• To do: Using the entries that follow, collect the lines where the word "αὐτοῦ" appears.

• Record excerpts:
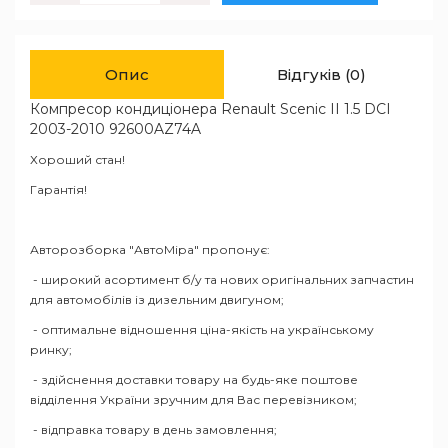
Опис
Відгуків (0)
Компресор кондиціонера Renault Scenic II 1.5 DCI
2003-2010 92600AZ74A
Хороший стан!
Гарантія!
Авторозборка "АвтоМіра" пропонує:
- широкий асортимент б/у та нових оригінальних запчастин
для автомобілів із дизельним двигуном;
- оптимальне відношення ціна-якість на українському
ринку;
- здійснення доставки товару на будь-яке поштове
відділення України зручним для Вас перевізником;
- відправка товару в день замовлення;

---

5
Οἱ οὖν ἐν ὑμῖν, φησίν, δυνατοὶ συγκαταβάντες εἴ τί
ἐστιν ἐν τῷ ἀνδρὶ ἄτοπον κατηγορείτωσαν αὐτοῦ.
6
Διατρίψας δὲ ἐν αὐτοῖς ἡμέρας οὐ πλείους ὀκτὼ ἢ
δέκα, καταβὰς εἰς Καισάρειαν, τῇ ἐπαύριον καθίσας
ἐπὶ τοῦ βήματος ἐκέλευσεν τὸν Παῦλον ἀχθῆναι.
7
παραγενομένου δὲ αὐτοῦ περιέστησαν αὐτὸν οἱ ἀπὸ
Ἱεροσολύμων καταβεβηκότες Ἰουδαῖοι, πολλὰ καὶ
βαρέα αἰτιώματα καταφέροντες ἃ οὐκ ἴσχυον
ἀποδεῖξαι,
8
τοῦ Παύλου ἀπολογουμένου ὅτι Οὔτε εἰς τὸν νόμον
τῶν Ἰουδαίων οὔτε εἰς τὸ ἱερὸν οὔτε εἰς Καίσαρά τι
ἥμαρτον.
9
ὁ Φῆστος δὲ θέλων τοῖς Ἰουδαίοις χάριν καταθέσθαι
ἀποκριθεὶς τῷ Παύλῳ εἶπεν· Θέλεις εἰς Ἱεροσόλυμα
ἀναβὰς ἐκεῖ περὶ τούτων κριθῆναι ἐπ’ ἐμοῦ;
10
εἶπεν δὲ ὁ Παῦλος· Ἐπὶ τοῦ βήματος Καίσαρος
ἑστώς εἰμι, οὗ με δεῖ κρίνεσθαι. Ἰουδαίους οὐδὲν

• Result:
ἐστιν ἐν τῷ ἀνδρὶ ἄτοπον κατηγορείτωσαν αὐτοῦ.
παραγενομένου δὲ αὐτοῦ περιέστησαν αὐτὸν οἱ ἀπὸ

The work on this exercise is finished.